Jesus Christ in his humanity did resist temptation and gave  the promise of a new life.  Adam and Eve represent every man and every woman.  They begin a history of human weakness which brings sin and death.  However, Christ gives us a new beginning.  A history that has life and righteousness.  The problem is we are more often going to be like Adam and Eve, even though we are called to be more like Christ.

The Psalm points out the issue of temptation as something we may not understand. “Against you, you only, have I sinned.”  It is not a sin based on shame but pride. 

Both of these temptations could be restated, who you gonna serve?  Will you serve the self-centered sin of our ego.  The sin of denying our need for God. The other choice is the love that is God. Who you gonna serve?

Friday, March 7, 2014

Love, Patience and Mardi Gras Music (?)

The Thursday after Ash Wednesday, I was sitting in a coffee shop with a friend of mine in Covington, Louisiana.  We enjoyed the coffee, friendship, and atmosphere.  Overhead the festive jazz of New Orleans and Mardi Gras still played through the speakers.  A well coiffed and finely dressed lady approached us.  She wore a nice dark pants suit, high heels, and what appeared to be expensive jewelry.  Her look did not portend her future oration. 

It began, “Do you gentlemen like Mardi Gras music?”  And, she appeared to be holding flyers that are used to announce music venues in her hand.

My friend Rusty, a resident of the area, quickly answered “yes.”  She gave him a flyer and then began a machine gun like rapid fire apostletizing.  

“Do you believe the Jesus is coming again?  He will come in three years.  The world is about to come under attack by the Antichrist.  A new computer is being developed that can bypass every password; this will begin the totalitarian dictatorship of the Antichrist.  We will be required to have numeric codes on our foreheads and on our hands.
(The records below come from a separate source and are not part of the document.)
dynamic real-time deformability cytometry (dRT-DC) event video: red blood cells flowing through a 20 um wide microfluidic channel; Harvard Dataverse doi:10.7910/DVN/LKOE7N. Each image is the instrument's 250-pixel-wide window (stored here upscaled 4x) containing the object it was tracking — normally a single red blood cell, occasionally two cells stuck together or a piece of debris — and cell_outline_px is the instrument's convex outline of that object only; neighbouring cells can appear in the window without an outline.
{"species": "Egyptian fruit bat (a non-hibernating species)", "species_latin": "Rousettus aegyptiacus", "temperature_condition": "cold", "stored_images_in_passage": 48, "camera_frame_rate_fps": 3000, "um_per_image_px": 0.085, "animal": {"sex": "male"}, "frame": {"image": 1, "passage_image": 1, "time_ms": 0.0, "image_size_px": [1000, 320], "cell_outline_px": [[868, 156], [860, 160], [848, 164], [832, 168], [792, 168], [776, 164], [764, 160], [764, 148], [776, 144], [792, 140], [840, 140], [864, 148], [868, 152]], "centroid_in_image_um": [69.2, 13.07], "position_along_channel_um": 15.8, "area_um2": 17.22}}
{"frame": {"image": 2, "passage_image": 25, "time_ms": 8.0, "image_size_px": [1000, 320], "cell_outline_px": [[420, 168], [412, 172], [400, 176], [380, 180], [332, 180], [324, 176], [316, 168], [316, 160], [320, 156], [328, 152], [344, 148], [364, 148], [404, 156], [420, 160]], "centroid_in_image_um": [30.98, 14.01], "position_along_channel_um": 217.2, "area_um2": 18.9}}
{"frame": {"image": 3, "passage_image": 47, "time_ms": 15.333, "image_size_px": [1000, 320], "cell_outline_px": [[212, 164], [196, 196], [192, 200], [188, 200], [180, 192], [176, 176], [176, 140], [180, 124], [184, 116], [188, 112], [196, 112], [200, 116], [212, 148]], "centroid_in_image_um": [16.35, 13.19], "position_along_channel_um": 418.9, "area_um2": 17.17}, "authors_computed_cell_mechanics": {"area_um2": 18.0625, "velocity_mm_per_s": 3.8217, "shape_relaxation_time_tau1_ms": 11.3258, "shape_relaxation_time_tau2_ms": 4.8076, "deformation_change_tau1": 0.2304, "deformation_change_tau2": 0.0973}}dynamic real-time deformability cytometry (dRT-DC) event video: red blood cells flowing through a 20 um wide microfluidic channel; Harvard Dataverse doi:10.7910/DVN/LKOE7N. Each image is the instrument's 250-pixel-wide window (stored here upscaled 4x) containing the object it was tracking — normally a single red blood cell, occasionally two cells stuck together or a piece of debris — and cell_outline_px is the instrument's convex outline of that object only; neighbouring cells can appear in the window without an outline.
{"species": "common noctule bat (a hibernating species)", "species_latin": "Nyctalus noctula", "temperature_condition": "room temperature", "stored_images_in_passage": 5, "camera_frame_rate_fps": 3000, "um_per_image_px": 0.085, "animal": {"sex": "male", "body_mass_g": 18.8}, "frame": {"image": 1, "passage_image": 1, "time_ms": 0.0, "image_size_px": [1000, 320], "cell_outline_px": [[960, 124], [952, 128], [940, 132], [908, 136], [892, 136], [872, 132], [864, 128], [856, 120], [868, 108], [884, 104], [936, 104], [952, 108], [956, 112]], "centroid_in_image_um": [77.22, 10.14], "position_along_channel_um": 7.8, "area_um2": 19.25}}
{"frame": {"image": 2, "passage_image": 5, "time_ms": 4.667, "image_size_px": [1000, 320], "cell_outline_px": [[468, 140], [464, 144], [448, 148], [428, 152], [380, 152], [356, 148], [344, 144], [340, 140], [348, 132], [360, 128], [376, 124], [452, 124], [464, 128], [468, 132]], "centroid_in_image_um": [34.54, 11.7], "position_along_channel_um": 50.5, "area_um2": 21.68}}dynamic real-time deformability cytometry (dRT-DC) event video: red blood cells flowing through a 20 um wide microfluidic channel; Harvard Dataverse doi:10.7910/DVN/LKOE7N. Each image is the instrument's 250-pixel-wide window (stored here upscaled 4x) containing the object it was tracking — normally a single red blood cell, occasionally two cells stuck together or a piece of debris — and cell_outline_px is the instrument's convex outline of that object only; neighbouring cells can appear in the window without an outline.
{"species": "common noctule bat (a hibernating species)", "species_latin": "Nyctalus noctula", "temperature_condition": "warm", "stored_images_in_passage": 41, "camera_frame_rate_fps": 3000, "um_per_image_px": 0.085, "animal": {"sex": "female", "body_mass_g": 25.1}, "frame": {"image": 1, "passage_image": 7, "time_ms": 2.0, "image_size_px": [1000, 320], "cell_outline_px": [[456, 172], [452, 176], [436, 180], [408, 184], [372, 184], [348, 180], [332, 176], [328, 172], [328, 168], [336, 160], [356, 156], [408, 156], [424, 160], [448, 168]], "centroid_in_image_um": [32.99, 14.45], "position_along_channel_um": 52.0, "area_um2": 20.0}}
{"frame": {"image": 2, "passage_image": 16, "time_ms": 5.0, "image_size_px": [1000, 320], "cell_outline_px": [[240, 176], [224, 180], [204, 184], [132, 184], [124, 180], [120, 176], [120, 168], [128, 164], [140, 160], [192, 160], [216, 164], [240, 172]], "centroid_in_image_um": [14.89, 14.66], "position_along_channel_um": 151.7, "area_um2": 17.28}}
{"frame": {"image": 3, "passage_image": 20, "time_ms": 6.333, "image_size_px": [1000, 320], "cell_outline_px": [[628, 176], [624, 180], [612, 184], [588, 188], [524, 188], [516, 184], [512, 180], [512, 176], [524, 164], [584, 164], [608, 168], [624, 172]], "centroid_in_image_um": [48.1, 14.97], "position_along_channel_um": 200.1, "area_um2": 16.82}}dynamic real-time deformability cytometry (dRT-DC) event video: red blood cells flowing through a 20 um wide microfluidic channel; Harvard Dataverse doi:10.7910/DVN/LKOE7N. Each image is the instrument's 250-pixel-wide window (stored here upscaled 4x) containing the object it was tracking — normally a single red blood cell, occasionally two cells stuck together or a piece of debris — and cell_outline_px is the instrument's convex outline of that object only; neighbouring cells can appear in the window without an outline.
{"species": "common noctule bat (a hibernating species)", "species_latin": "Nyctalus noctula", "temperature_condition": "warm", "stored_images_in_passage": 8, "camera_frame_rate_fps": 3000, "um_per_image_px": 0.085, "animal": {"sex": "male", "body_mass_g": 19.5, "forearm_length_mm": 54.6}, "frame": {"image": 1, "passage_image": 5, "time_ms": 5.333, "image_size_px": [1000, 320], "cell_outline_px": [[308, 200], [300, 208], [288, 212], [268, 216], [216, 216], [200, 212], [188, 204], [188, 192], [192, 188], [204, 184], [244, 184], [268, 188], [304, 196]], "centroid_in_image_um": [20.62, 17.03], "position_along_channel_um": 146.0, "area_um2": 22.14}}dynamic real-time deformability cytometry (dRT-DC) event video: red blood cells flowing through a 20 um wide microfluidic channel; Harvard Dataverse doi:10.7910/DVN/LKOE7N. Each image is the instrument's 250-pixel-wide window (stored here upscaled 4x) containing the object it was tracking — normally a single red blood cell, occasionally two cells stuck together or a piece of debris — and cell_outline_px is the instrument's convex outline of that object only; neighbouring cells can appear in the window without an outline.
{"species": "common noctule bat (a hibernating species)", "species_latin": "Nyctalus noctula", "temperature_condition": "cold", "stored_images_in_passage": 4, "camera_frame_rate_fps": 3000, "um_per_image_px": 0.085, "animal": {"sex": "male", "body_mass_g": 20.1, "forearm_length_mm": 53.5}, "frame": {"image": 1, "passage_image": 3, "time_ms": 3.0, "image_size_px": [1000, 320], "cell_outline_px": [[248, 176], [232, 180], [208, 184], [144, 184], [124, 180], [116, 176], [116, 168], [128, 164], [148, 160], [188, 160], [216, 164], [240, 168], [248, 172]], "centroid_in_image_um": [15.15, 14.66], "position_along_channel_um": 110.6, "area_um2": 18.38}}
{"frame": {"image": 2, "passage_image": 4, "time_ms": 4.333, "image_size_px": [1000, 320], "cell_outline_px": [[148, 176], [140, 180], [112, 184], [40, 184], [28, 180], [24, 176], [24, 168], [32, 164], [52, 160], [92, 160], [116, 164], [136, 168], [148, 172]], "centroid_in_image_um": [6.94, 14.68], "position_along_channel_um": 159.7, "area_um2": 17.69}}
This will happen within three years and Jesus will come at that time!!” 

Then, she abruptly stopped, turned around and left.  There was no time to ask questions, discuss her statements, or extrapolate a reply.

I wanted to challenge her. But I remembered that Christ died for all, both the knowledgeable and the weak. God has patience and love for all; even those whose search has lead them on a different road.  Christ is their persistent beacon of return. This should be our example of love and patience

Rusty who has searched through the Catholic, Baptist and Assembly of God churches, look at me and said, “That was strange.  I don’t think I have ever read about computers in the Bible.”  Then he added, “and what about the Mardi Gras music.”